Zur Abwechslung und Entspannung kaufe ich mir eine Cola Zero. Mit der anderen Karte im anderen Portemonnaie. Doppelt gemoppelt hält besser. Natürlich durchsuche ich beide Portemonnaies noch mehrmals. Keine Chance. In der linken, hinteren Hosentasche finde ich zwar eine Karte, ist aber die Karte für die Metro. Ein letztes Mal ziehe ich das Portemonnaie aus der hinteren rechten Hosentasche und diesmal ist etwas seltsam. Irgendwas ist da. Eine Karte. Grummelgrummel. Karte nicht im Portemonnaie, sondern ausserhalb des Portemonnaies. In der Hosentasche. Wie habe ich das denn geschafft? Egal.

Inzwischen bin ich müde und habe keine Lust wieder auswärts essen zu gehen. Ich kaufe etwas Pasta, etwas Sauce und koche in der Wohnung. Induktionsherd. Der beste, absolut genial. Ein Tastendruck. Reaktionsschnell. Wäre vielleicht eine Investition wert, wenn ich wieder zuhause bin. Gibt nur ein Problem: nur eine Platte. Was bei Pasta mit Sauce nicht wirklich schlimm ist, aber Kochen würde hier definitiv keinen Spass machen. Ist aber auch ziemlich sinnbefreit, weil zu viele Restis mit günstigen Preisen.

Ich sitze auf meinem Balkon, eine Kerze flackert, gemütlich. Musik im Kopf und Lust, diese Stimmung noch etwas zu geniessen. Und deswegen: tschüssi.
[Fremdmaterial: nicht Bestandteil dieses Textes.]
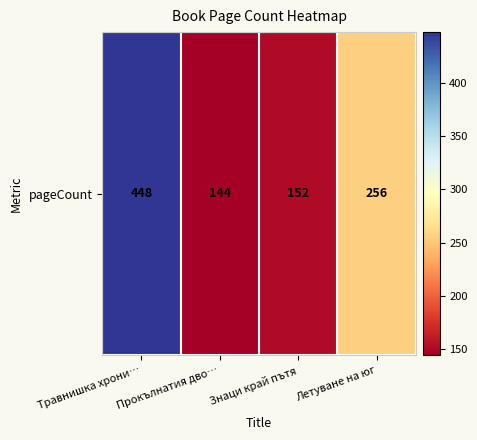

Is it true that the value at Летуване на юг is 443?

False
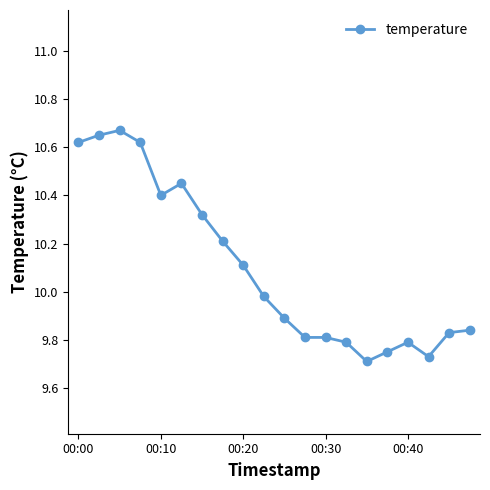

What is the difference between the maximum and minimum values?

1.0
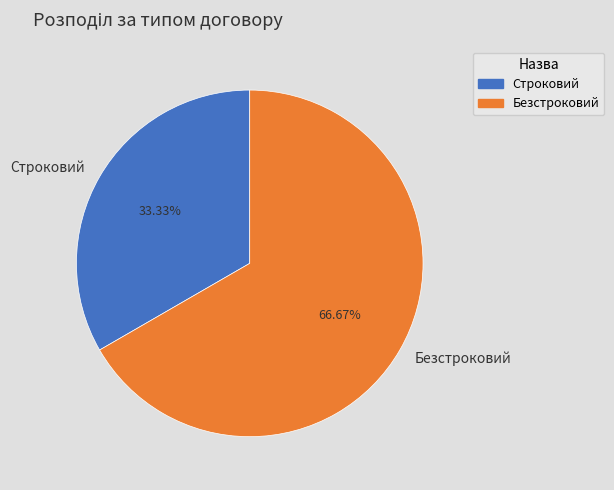

To the nearest percent, what portion does Безстроковий represent?

67%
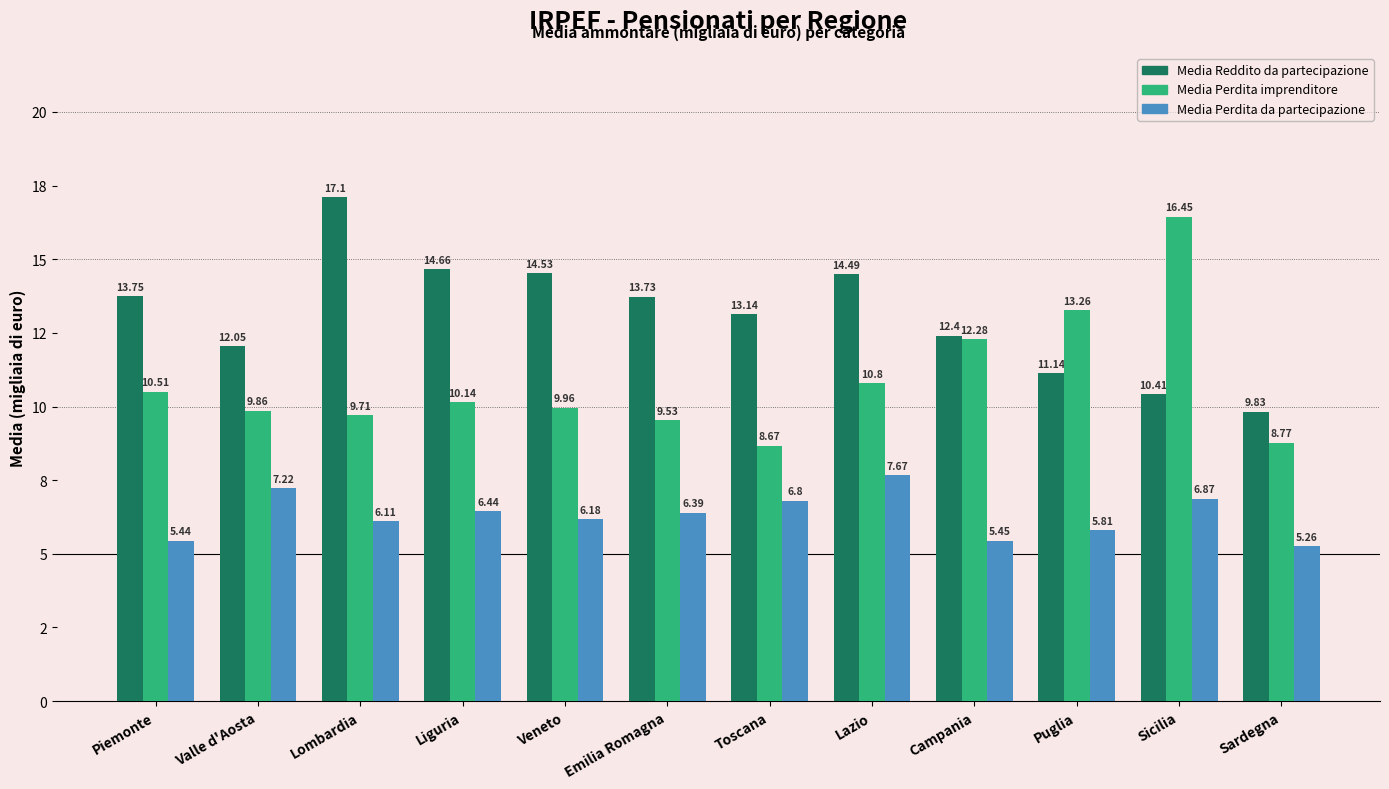

What is the highest value of the Media Perdita da partecipazione series?

7.7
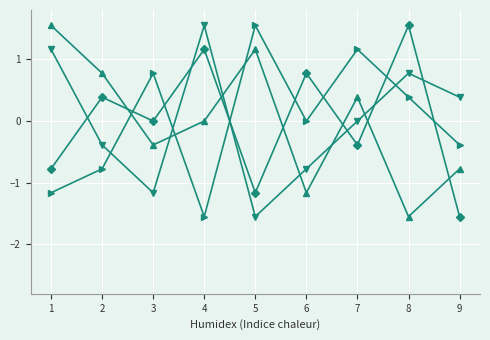

What is the spread (max minus min) of values at 4?

3.1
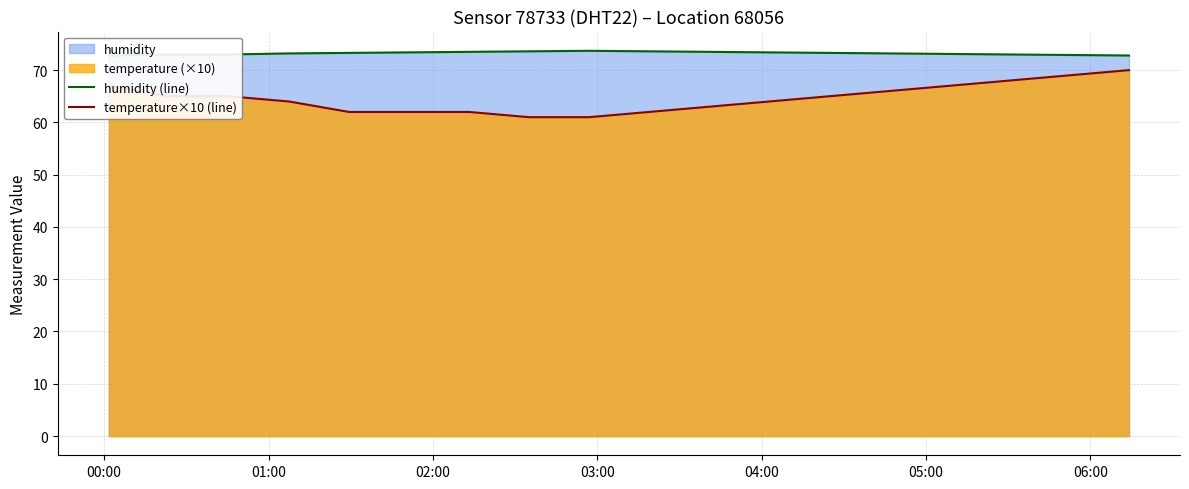

What is the lowest value of the temperature×10 (line) series?

61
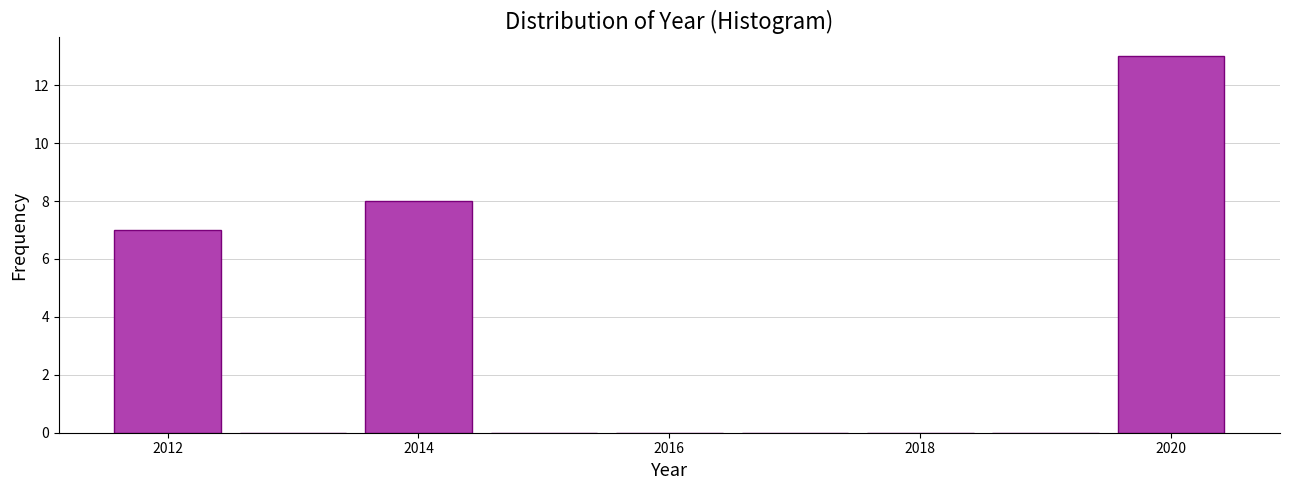

Which range on the x-axis has the tallest bar?

2019.5 to 2020.5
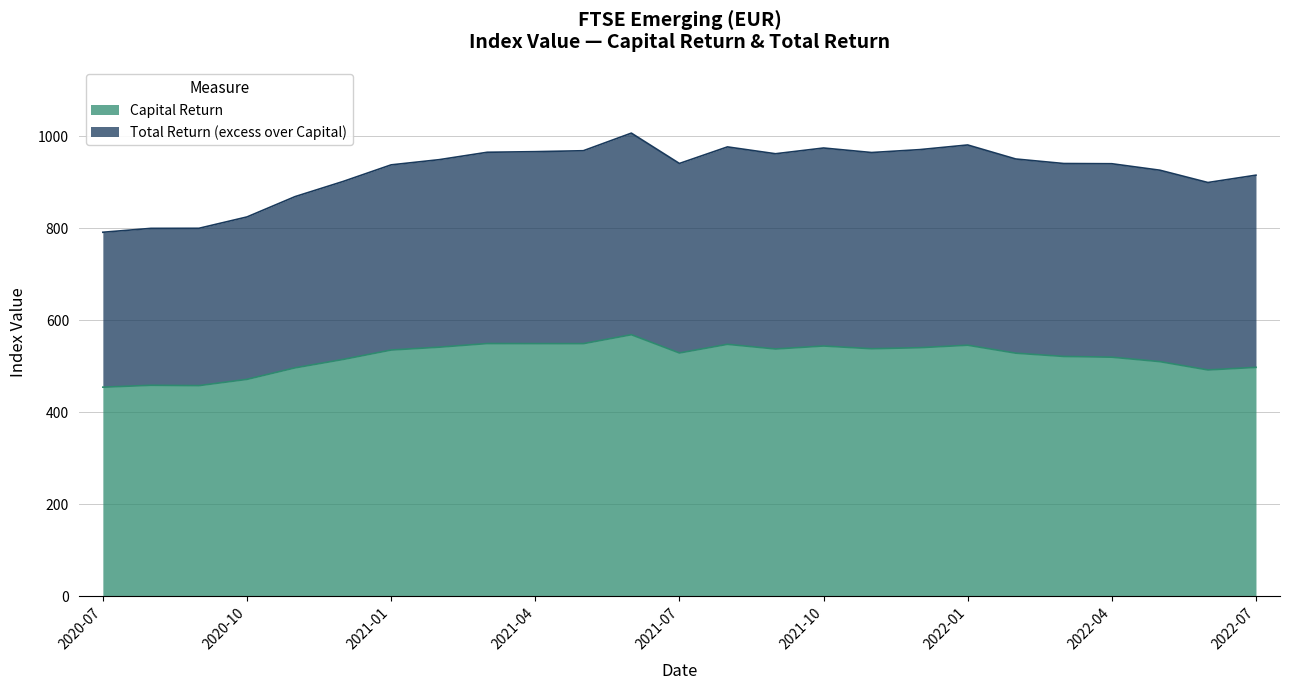

True or false: Total Return has a value of 232.6 at 2021-11.

False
1 Gedanke zu „Tag 13/56 Scheissbank“

  1. Lieber Herr E

    E?
    Ja, steht für Entspannt. Mir scheint, Sie entspannter geworden. Ob’s am Süden liegt? Immerhin verbringen Sie angeblich viel Zeit an der Kasse. Nicht etwas, was ich als Erstes mit Ihnen assoziieren würde. Und dann einfach so in den Tag hineinleben („sesshafter geworden“). Oder keine Krise schieben wegen einer geklaut geglaubten Debit- oder Kreditkarte. Oder gelassen auf eine kurzfristige Planeänderung wegen eines zugehendes Hotel reagieren. Ohne Aufhebens, nada! Ein gutes Neues Jahr!